Sunday, 16 March 2025

Spirit Of Yorkshire Filey Bay Orange Wine Cask

Whisky Festivals are a great place to try a wide selection of drams, it you're lucky a Brand ambassador might offer you something special from under the table!


At the recent Southport Winter festival I was lucky enough to try a Filey Bay dram finished in Orange Wine Barriques.




Bottler notes:

Over the last few years, deep within our warehouse, four ex-orange wine barriques have been happily maturing for this deliciously different special release. But this isn’t the skin contact orange wine you’d expect to find on the list of your local artisan wine bar.

“Vino Naranja del Condado de Huelva” comes from a very specific part of Spain, taking the sunshine and oranges that the south is famous for. Made in a similar way to other fortified wines but with a key difference: the grape spirit used to fortify the base wine has been aromatised with orange peel before being matured.
 
Matured for just over 7 years, firstly in ex-bourbon casks for 3 years and 3 months, to soften the spirit, before being reduced to 50% abv and then re-racked into orange wine casks for a further 3 years and 10 months.

Over the years the abv has slowly slipped away as the angels took their share. In this very rare example, the strength in the bottle of 46.2% is the strength that the whisky reached in the cask all on its own with no final reduction before bottling.

 Soft and fruity with flavours of orange cake, honeycomb, ripe citrus and stone fruits.


Let's see what it's like.... 

Appearance
: Mid gold in the glass, swirls cling as a thin line take an age to bead up and fall as slow thin legs.


Nose: Oranges of every kind! Sweet orange flesh, orange marmalade, chocolate orange cake etc. There's some lovely apricot, peach and hints of dates.

Palate: thick, sweet arrival: runny orange marmalade, honey and a little caramel. It's juicy, mouth coating and yummy! A little spice as the liquid disappears. Each sip starts with sweetness, develops into soft fruit and citrus and ends with a lovely spice. 

Finish: Lingering orange marmalade, dried fruit, cinnamon spice and a hint of cask char.

Overall: It's not overly complex, it's at a nice drinking strength but it's just too bloomin expensive. When I tried this I immediately put it on the 'to buy' list but when it was released I was very disappointed to see the price : £85. Yes I get that there are only 1,100 bottles, it's a limited release and the casks were probably expensive but £85 for a 46% ABV whisky is just far too much in this day and age. 

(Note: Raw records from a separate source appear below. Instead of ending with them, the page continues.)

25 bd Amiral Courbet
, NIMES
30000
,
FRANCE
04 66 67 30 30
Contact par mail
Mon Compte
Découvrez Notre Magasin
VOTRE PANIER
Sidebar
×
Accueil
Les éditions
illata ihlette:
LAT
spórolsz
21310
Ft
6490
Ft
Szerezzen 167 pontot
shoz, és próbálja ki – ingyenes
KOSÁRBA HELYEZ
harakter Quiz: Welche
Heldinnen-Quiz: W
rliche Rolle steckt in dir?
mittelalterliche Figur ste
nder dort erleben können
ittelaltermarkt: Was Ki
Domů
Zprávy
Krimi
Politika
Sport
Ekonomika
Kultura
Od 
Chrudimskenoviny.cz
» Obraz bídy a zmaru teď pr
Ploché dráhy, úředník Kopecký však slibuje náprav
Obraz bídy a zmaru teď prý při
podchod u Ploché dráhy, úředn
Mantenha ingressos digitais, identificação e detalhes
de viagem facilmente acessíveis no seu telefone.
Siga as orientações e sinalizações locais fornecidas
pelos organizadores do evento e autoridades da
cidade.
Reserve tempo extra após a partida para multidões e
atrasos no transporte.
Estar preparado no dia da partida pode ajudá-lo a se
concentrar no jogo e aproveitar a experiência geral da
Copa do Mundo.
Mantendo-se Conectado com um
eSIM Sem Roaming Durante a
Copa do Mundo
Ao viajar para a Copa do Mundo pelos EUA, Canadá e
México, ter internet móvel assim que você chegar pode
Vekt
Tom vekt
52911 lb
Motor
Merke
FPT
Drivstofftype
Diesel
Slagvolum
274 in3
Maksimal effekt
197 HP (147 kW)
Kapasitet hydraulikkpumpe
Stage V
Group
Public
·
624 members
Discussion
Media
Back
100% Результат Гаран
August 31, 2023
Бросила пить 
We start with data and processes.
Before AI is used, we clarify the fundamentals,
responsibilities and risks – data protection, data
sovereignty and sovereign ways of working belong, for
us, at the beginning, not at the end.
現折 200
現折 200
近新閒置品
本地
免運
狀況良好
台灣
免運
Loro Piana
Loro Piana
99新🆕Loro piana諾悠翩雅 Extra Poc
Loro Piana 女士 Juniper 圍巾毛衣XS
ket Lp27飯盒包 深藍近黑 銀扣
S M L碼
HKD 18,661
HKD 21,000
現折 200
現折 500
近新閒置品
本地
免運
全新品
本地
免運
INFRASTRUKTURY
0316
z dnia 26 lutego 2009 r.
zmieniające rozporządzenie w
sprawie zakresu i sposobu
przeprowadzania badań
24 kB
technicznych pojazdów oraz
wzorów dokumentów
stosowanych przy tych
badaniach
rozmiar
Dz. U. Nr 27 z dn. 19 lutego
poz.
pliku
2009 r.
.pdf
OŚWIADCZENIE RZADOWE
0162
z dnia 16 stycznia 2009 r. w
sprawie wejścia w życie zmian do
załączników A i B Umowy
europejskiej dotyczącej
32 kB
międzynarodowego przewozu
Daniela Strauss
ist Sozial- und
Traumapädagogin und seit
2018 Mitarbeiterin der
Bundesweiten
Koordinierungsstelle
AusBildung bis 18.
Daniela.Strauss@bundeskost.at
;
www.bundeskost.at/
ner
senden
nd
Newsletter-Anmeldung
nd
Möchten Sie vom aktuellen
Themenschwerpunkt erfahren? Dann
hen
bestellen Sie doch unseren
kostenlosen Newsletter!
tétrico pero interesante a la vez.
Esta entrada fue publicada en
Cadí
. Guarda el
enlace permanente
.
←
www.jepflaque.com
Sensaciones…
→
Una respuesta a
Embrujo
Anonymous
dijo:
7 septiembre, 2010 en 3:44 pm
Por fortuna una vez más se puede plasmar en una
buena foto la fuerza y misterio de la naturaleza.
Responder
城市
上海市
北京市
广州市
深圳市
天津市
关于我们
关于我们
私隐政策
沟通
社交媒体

Compared to other English distilleries it's maybe £10 too expensive. Cotswolds 'finished' whiskies (e.g. PX) come in at around £76 at 57% ABV. White Peak's Moscatel, Madeira and Rum finishes, all batches of less than 1,000, all 50%+ are around the £75 mark. Go north of the border to similarly sized distilleries and Glasgow 1770 release their small batches Marsala, Cognac etc at less than £60 at 55%+ ABV.